I sold out again, of my teeny, tiny story books and had a list of people waiting whilst trying to make, wrap and send them out on time for Christmas, it was pretty manic to say the least, but I had help from my lovely husband, and from the magic elves at Penarth Printers, who were marvellous.

I also recorded a Talking Book, that sold much slower, not sure why, but that's ok. I put it down to research and trusted a different route for it would appear.

Infact, I decided to put the whole experience down to R&D. I learnt so much about myself and my confidence started to feel nurtured. Lots of lovely facebook friends took the time to write to me to say how much they enjoyed my stories. Don't get me wrong, I still struggled in crowded, noisy places but I became more confident in managing spaces, so that they became deaf friendly,

At Christmas, my children's books were part of a 3 day Christmas Fair at Sea & Salt Gallery in Llangrannog, were exhibited at Oriel Bevan Jones Gallery in Carmarthen High Street.

I launched my teeny, tiny book GWLANA at The Welsh Wool Museum in Drefach and designed my own website, learning how to set up an online shop. This was by far, the most successful retail outlet for my books. I was waking up in the morning to a list of sales in my inbox. I can't tell you how happy that made me. It was unbelievable.

It's been such a lot of hard work, but I have decided that this is definitely what I want to spend the rest of my life doing. It gives me all the buzz and joy that being a songwriter used to give me, before my hearing loss made it impossible, and also, I can fit it around my disability.

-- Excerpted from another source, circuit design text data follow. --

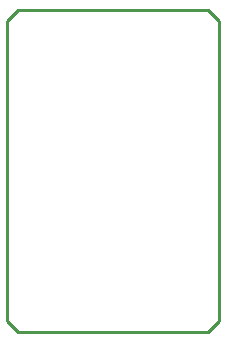
<source format=gbr>
%TF.GenerationSoftware,Altium Limited,Altium Designer,18.1.9 (240)*%
G04 Layer_Color=16711935*
%FSLAX45Y45*%
%MOMM*%
%TF.FileFunction,Other,Mechanical_1*%
%TF.Part,Single*%
G01*
G75*
%TA.AperFunction,NonConductor*%
%ADD25C,0.25400*%
D25*
Y290000D02*
Y415000D01*
Y97500D02*
Y290000D01*
X1700000Y2500D02*
X1795000Y97500D01*
X95000Y2500D02*
X1695000D01*
X0Y97500D02*
X95000Y2500D01*
X0Y415000D02*
Y2640000D01*
X95000Y2735000D01*
X1700000D01*
X1795000Y2640000D01*
Y102500D02*
Y2640000D01*
%TF.MD5,72ce53f49b5fa6af43d48f0a5d9547d8*%
M02*

</source>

And now, it is 2019. My Talking Book has just been accepted into the West Wales Talking Book Service and I have signed a contract with Artscare Gofal Celf for the publication of my story 'The Dancing Boy & His Shadow.'

But, I have decided to do something that I have never done before, in my whole life. I am taking a step back, to slow down, to take stock, rather than letting the flow run away with me. My new disabilities mean that I have to watch my energy levels, besides, there are some artistic decisions that I want to spend time considering. I have learnt that for me,  being a Children's Author is not just for Christmas, it's for life and that means some things need to change to make it a viable career choice.

I have never before, been so excited about the next phase of my life and that is a miracle. If you had told me 2 years ago, when I sat in my bedroom, unable to come out for fear of the sound distortion caused by my hyperacusis, when I wondered if I would ever smile again, when I felt that I had lost the light in my soul, I would never have believed that the last 3 months was possible. Oh, every day is still a challenge and I have to ride with the ebb and flow, but now I can see moments of joy in my life and I am finding ways to quilt them together, weaving a new story.

Thank you for reading. I hope that my story helps you and that you manage to find the moments of joy in your days, too. Happy New Year to you. I wish you everything that you wish for yourself.